> Activity: Copy out all lines from the entries below in which "SOLIDARIO" occurs.
*** Opening Exercise input ***
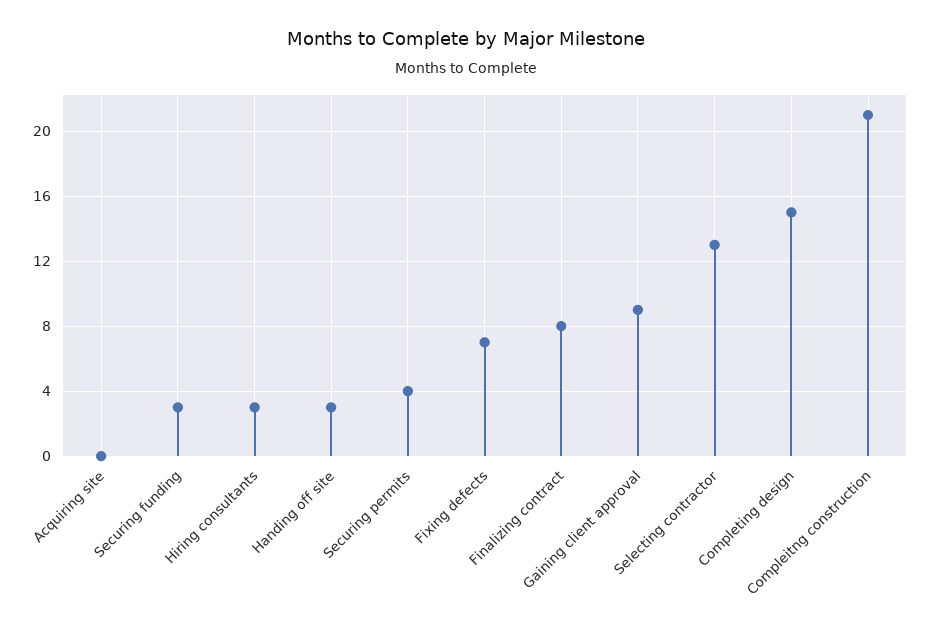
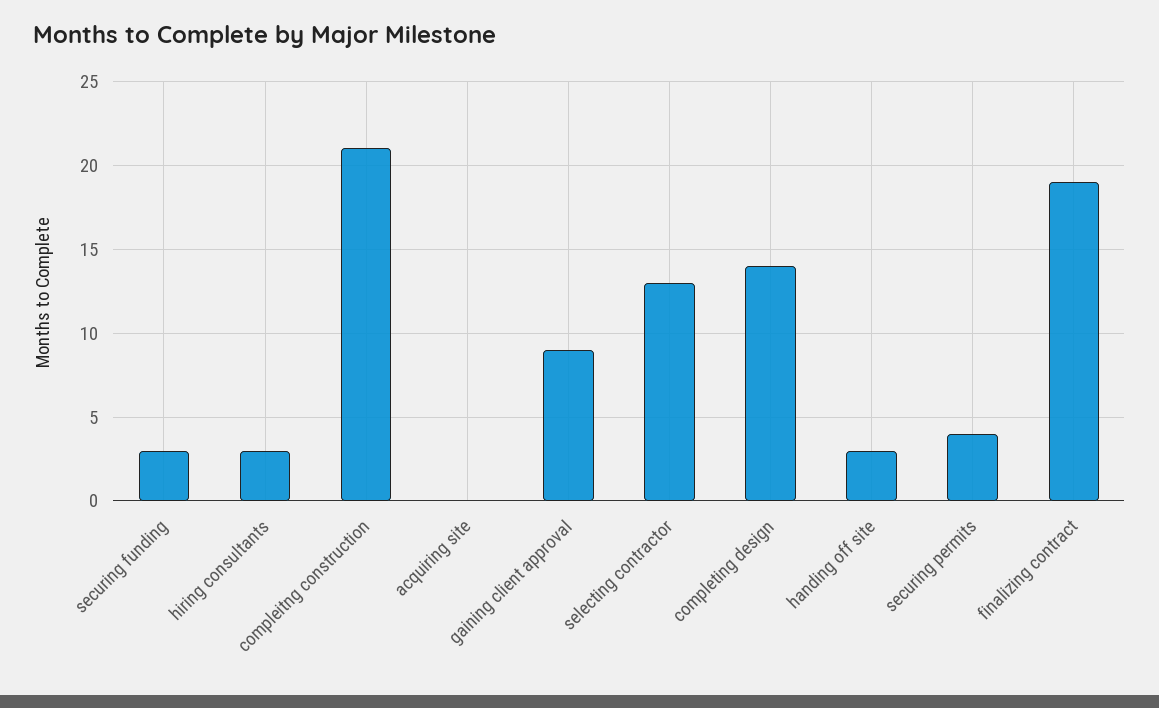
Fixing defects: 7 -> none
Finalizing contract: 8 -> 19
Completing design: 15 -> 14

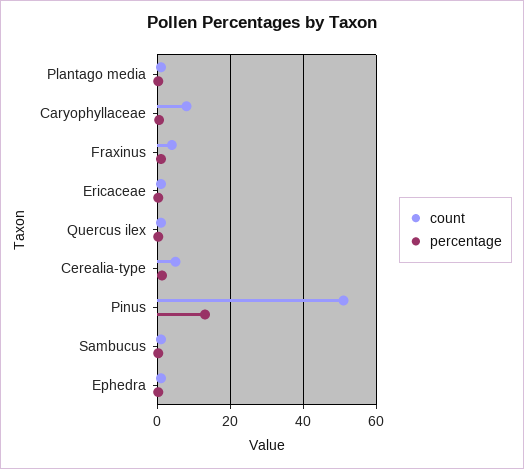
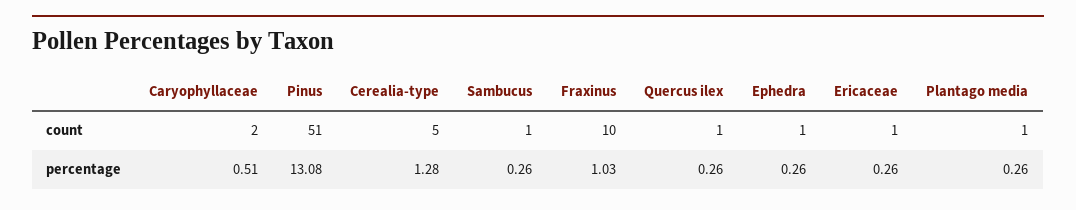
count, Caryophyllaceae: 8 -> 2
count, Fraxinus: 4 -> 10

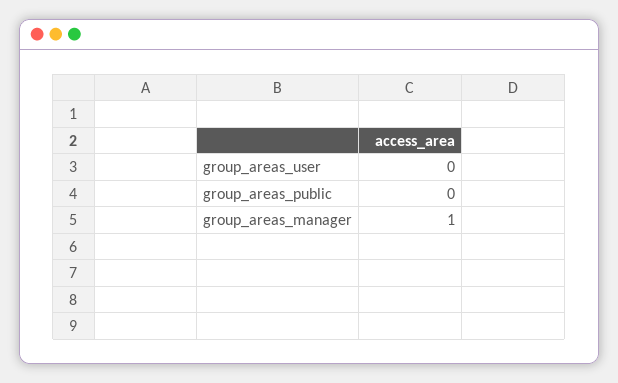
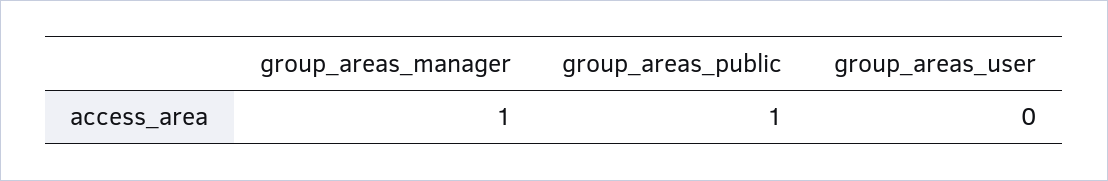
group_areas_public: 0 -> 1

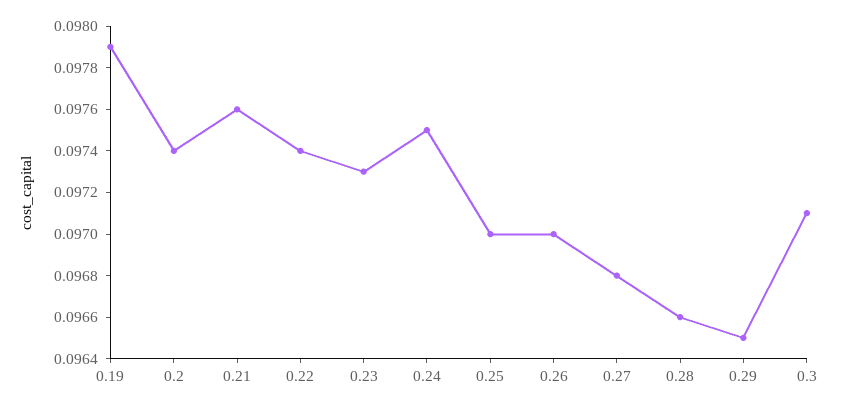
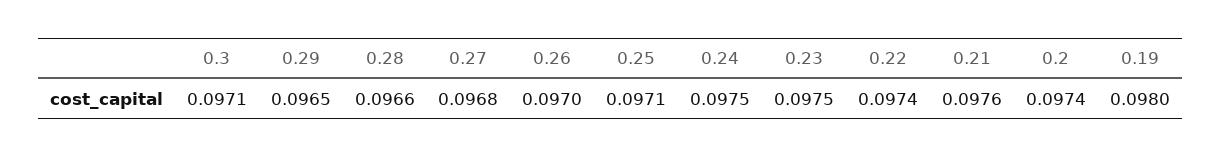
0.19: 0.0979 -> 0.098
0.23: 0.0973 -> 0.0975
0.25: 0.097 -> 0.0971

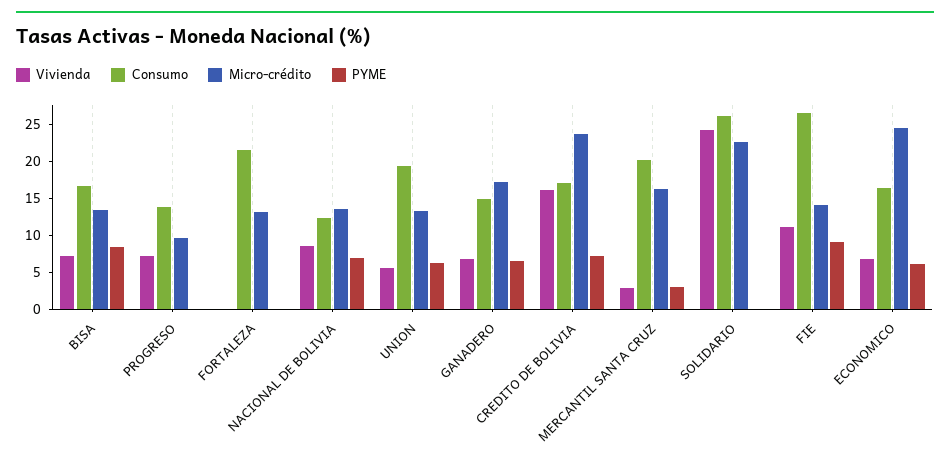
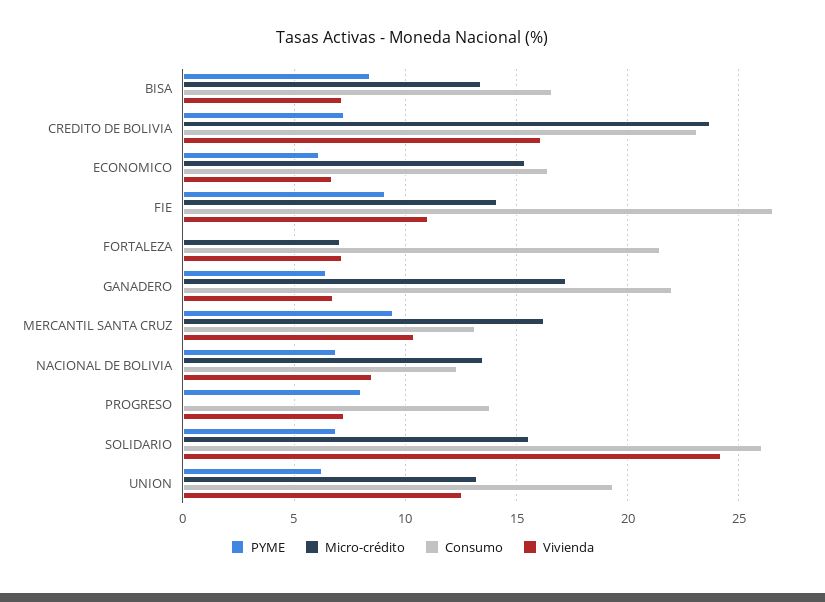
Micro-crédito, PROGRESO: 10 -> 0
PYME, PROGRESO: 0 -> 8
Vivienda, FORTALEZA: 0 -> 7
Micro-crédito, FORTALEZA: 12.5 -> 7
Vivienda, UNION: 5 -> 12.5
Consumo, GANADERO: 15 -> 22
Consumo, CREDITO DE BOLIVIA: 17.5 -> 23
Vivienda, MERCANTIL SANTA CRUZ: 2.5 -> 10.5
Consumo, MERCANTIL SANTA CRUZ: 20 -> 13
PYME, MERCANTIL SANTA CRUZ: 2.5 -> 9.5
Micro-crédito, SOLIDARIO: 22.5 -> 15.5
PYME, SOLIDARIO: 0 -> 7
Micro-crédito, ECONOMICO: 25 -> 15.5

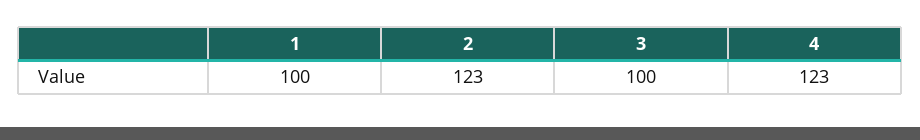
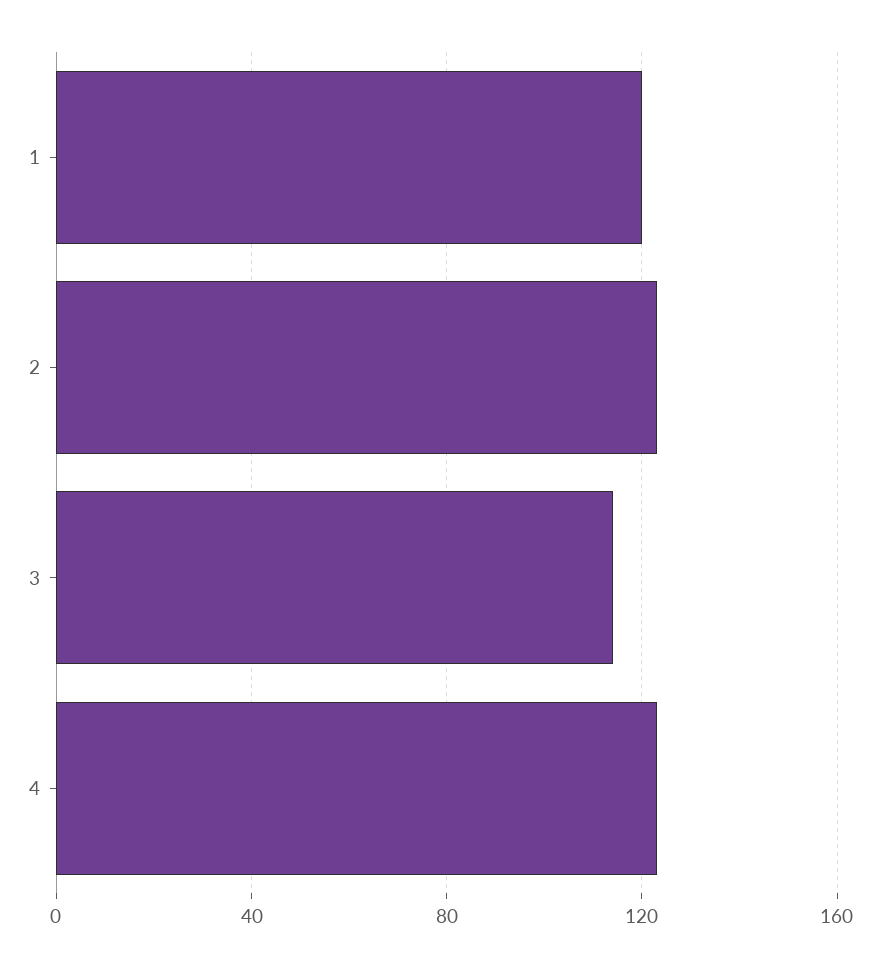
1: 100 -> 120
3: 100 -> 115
*** Closing Exercise input ***
> Finished exercise:
Micro-crédito, SOLIDARIO: 22.5 -> 15.5
PYME, SOLIDARIO: 0 -> 7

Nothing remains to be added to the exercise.